§ **Directions**
Where a line contains the word "HTTPS", copy that line from the records below.

§ **Records for this exercise**

[Start of section]

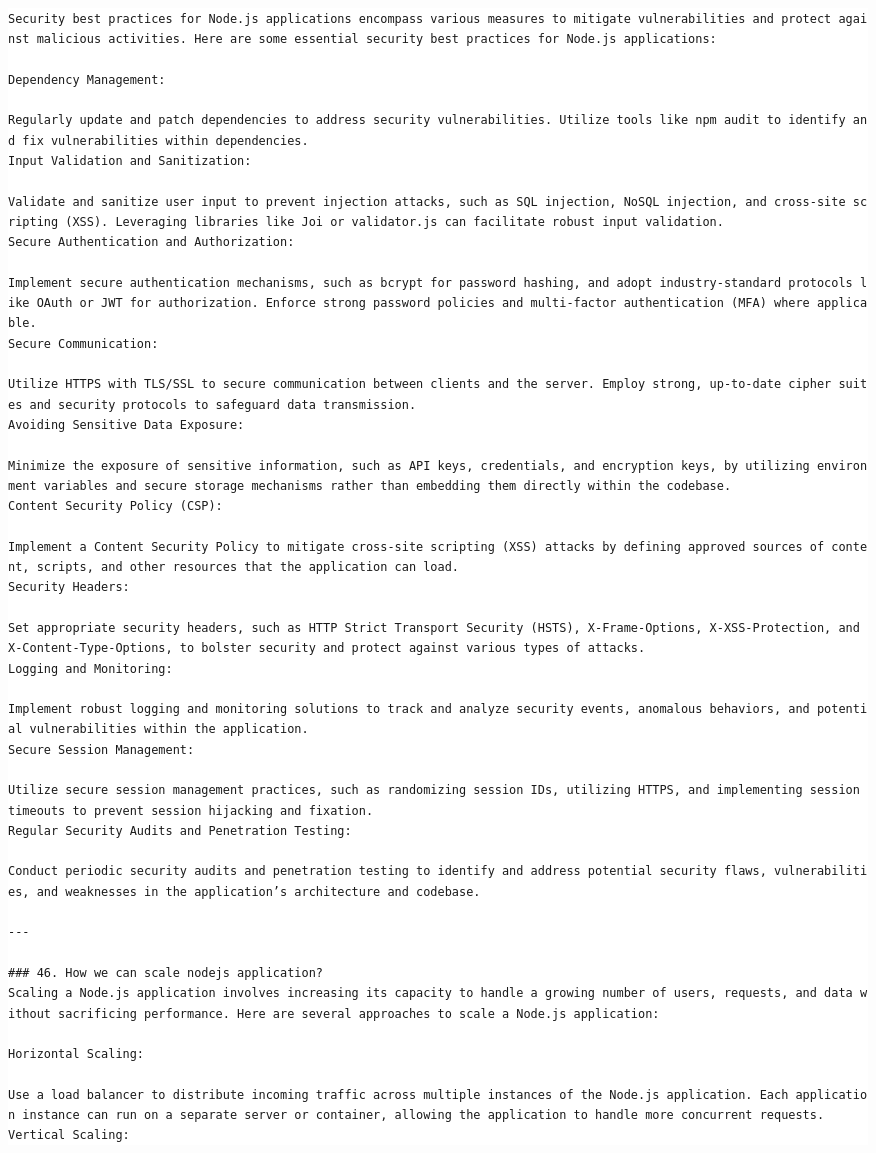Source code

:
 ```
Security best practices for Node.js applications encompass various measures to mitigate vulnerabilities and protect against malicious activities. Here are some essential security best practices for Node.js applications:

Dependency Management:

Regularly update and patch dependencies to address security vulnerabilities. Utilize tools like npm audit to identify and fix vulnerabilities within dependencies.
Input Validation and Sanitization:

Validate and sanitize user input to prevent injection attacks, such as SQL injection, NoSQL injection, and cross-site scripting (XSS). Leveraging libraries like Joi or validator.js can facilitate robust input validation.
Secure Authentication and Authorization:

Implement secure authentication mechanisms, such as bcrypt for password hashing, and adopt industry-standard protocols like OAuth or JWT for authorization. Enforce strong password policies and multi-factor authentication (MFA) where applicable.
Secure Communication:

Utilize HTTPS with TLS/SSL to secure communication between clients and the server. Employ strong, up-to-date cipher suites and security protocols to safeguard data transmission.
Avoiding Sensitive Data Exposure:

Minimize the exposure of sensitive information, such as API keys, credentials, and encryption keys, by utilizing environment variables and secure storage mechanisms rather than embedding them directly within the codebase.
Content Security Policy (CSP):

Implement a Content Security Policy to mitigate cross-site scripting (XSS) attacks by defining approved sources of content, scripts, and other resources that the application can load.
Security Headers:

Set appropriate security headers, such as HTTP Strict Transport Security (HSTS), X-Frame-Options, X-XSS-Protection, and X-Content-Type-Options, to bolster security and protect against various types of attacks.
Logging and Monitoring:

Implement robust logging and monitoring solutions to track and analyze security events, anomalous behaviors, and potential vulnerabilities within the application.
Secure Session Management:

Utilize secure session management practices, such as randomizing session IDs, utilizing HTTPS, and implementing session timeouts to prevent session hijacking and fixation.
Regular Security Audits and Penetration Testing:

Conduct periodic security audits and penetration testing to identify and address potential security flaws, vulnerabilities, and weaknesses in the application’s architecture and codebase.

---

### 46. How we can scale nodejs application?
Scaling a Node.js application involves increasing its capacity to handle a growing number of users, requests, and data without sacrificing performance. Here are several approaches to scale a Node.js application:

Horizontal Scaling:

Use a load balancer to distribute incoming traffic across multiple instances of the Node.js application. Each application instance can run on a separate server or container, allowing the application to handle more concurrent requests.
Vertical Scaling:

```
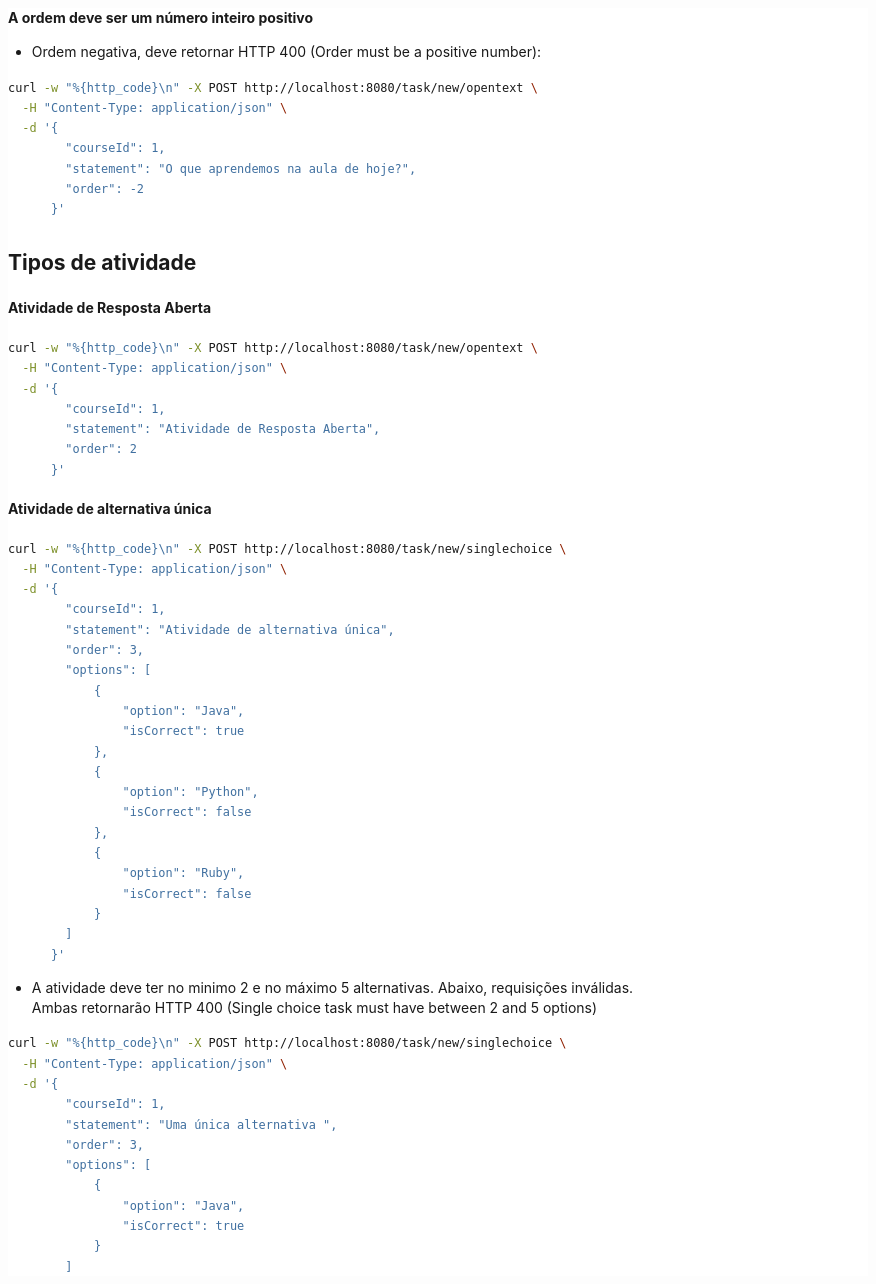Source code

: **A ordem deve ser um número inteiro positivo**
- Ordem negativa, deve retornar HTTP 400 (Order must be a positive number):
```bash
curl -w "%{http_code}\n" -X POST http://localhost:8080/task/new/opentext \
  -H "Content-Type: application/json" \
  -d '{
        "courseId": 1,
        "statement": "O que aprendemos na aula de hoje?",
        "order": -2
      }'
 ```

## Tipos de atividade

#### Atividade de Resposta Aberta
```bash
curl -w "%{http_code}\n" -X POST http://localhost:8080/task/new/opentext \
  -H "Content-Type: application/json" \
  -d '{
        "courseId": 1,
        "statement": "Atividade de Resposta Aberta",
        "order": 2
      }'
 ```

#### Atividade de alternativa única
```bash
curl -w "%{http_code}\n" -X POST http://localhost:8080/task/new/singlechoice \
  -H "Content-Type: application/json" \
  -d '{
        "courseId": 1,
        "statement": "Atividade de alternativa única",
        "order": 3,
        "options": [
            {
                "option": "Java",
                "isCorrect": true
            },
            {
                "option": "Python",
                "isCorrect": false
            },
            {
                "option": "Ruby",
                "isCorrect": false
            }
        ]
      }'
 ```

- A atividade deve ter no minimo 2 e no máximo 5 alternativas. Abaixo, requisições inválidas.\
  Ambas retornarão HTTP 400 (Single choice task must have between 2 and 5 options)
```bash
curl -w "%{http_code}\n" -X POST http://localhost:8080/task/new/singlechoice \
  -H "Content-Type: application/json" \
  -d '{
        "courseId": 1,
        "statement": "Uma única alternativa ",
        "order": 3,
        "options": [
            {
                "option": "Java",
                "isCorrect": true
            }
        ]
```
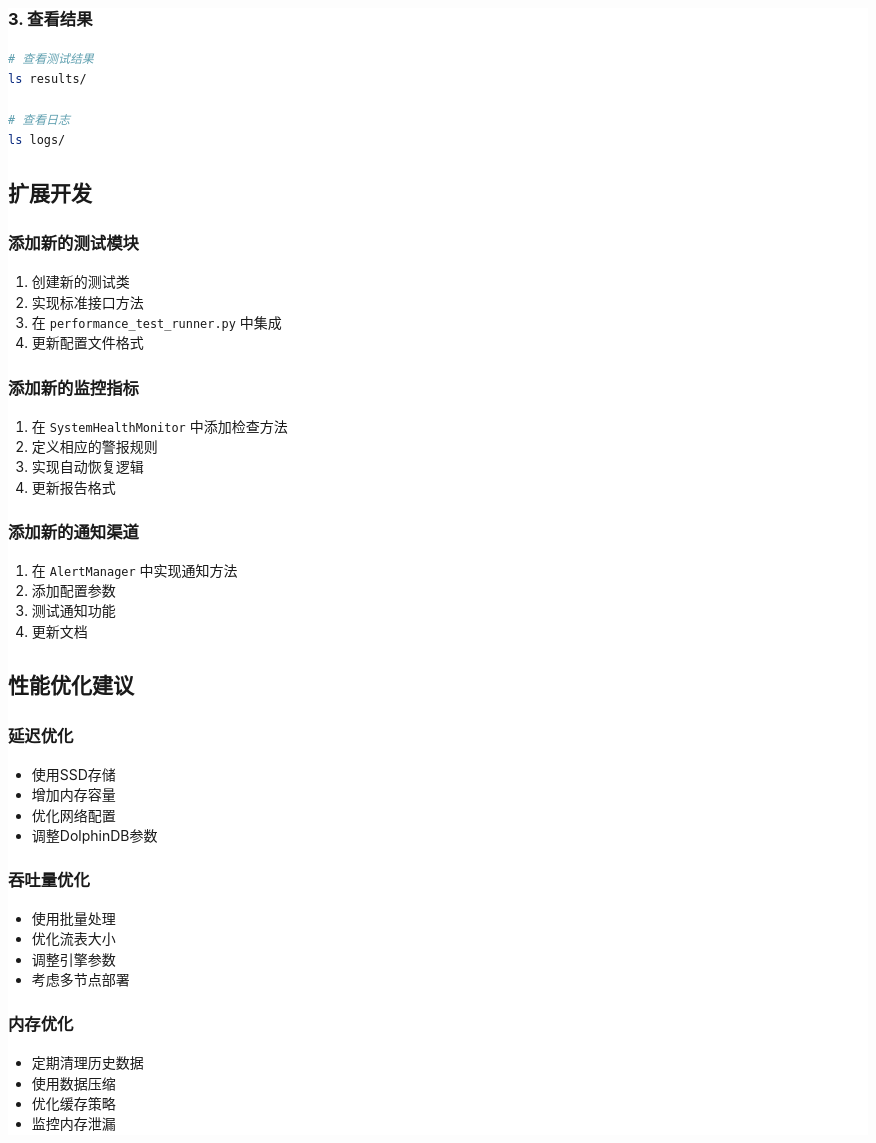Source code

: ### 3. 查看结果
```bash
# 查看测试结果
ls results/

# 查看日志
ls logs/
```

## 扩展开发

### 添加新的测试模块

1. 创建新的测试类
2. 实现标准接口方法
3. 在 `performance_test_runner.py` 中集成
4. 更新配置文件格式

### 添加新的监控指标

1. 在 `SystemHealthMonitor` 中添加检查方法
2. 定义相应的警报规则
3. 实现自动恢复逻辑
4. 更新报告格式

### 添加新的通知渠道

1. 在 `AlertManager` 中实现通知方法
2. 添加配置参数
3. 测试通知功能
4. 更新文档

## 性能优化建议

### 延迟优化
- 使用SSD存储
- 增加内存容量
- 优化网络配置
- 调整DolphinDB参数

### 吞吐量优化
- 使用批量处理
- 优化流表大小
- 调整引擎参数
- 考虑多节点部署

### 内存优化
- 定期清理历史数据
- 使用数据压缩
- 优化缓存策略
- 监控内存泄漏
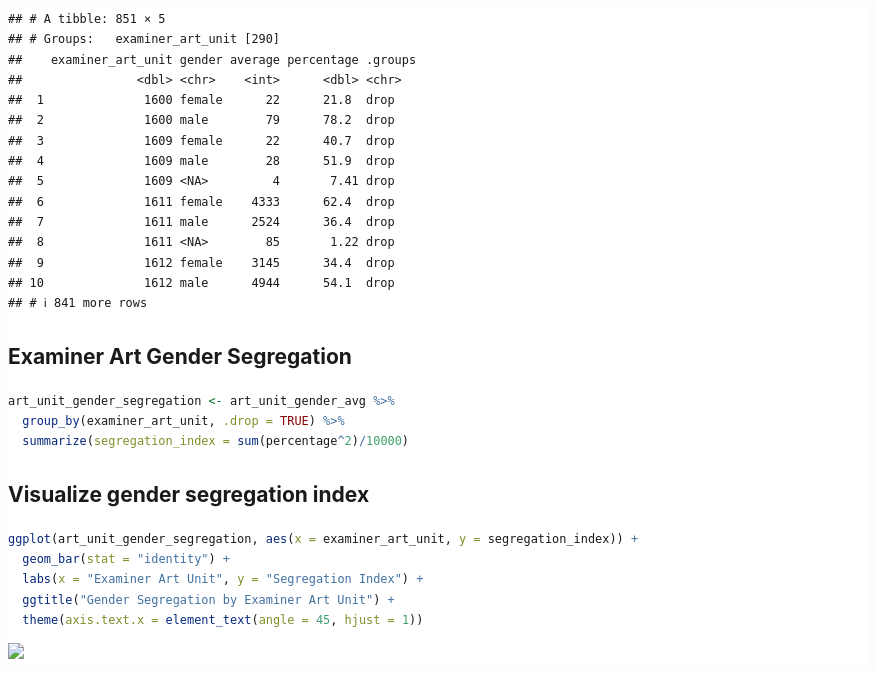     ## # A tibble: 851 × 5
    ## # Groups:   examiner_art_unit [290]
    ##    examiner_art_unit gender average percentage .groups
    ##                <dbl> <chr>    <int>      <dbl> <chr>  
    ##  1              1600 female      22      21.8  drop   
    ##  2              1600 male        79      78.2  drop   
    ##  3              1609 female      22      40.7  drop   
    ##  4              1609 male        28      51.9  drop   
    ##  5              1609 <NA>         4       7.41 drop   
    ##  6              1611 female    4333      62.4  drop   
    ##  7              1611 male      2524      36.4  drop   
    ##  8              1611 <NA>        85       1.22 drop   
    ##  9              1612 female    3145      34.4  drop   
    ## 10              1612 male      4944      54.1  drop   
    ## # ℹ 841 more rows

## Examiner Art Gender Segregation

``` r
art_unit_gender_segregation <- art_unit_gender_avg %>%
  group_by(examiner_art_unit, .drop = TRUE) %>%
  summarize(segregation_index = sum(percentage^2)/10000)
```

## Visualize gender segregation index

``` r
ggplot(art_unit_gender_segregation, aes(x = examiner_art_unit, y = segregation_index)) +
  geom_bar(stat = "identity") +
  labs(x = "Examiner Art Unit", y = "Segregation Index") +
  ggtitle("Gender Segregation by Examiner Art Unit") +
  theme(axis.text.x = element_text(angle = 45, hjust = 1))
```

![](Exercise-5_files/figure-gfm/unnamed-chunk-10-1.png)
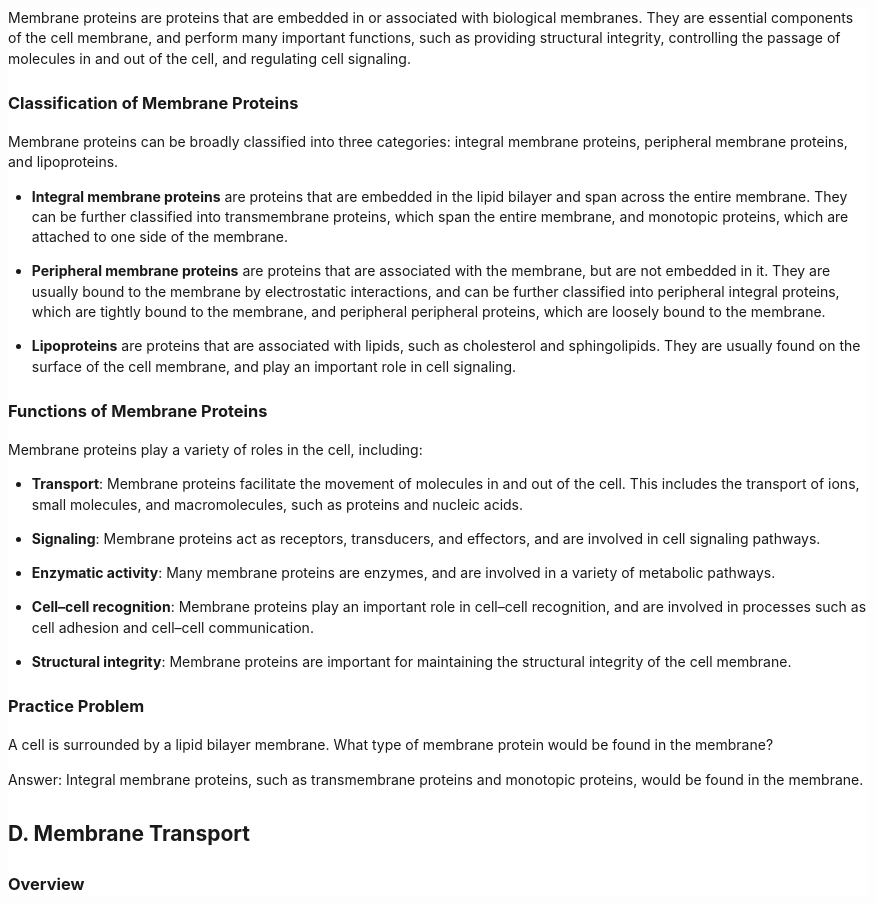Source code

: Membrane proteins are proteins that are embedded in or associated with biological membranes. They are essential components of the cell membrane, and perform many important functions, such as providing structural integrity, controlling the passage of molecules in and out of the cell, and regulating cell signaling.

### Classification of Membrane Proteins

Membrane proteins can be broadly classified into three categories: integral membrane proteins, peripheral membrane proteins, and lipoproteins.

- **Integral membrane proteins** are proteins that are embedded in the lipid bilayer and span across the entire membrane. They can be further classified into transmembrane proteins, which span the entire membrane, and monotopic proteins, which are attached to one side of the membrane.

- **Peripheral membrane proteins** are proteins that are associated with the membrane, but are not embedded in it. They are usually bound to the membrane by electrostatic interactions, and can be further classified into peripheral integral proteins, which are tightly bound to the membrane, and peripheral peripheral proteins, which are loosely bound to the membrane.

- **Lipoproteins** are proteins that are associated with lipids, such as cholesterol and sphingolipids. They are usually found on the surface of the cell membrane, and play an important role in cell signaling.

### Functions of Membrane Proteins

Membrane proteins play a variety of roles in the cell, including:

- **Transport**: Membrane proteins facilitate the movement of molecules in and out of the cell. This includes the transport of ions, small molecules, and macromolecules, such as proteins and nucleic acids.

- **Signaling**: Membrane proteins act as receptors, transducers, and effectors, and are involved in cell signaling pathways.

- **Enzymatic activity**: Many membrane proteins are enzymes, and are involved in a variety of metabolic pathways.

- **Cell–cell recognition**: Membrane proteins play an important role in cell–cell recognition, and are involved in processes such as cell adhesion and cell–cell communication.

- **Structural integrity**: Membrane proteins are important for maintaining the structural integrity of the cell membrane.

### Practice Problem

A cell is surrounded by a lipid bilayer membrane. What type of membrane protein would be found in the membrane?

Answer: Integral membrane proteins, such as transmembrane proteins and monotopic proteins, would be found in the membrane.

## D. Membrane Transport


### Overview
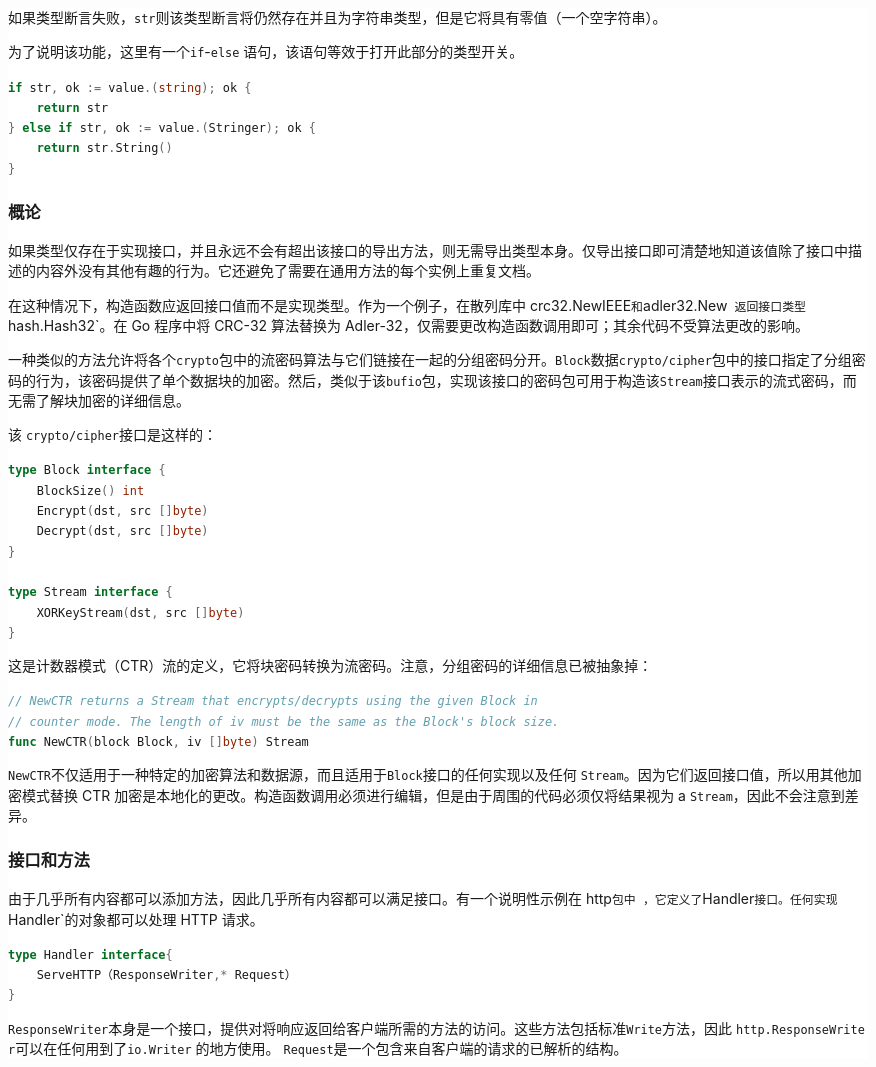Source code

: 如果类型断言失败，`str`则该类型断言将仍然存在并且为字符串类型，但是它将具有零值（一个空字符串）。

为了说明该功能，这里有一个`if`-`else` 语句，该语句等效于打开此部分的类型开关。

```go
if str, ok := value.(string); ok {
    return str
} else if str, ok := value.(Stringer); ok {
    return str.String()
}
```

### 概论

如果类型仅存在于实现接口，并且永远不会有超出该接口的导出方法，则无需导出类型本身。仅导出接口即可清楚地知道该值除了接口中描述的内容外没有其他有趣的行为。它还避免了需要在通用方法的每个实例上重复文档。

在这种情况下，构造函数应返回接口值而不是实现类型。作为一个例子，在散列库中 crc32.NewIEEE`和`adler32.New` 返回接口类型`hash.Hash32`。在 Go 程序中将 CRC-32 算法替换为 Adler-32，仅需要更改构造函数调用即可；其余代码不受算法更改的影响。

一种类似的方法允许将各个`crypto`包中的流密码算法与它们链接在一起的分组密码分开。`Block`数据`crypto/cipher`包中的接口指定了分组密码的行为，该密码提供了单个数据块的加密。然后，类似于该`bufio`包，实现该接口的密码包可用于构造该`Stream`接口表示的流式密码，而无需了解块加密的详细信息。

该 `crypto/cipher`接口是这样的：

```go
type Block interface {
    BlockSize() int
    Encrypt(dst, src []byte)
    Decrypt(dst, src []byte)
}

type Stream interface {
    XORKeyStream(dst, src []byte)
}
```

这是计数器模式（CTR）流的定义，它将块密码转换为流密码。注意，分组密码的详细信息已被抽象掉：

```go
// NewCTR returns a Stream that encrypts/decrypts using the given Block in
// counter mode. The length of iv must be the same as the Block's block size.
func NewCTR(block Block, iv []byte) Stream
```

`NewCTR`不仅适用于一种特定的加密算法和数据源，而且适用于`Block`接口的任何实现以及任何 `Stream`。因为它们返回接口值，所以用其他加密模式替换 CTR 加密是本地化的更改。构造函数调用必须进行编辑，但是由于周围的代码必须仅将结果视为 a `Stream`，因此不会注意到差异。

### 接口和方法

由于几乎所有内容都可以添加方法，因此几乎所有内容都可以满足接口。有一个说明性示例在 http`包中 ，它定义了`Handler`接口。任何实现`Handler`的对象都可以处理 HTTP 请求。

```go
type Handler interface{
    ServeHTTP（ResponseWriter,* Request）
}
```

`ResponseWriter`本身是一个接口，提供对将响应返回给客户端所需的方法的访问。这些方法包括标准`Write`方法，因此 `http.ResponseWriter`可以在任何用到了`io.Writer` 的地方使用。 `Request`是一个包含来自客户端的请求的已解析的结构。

[End of section]

§ **Response to the exercise**
Utilize HTTPS with TLS/SSL to secure communication between clients and the server. Employ strong, up-to-date cipher suites and security protocols to safeguard data transmission.
Utilize secure session management practices, such as randomizing session IDs, utilizing HTTPS, and implementing session timeouts to prevent session hijacking and fixation.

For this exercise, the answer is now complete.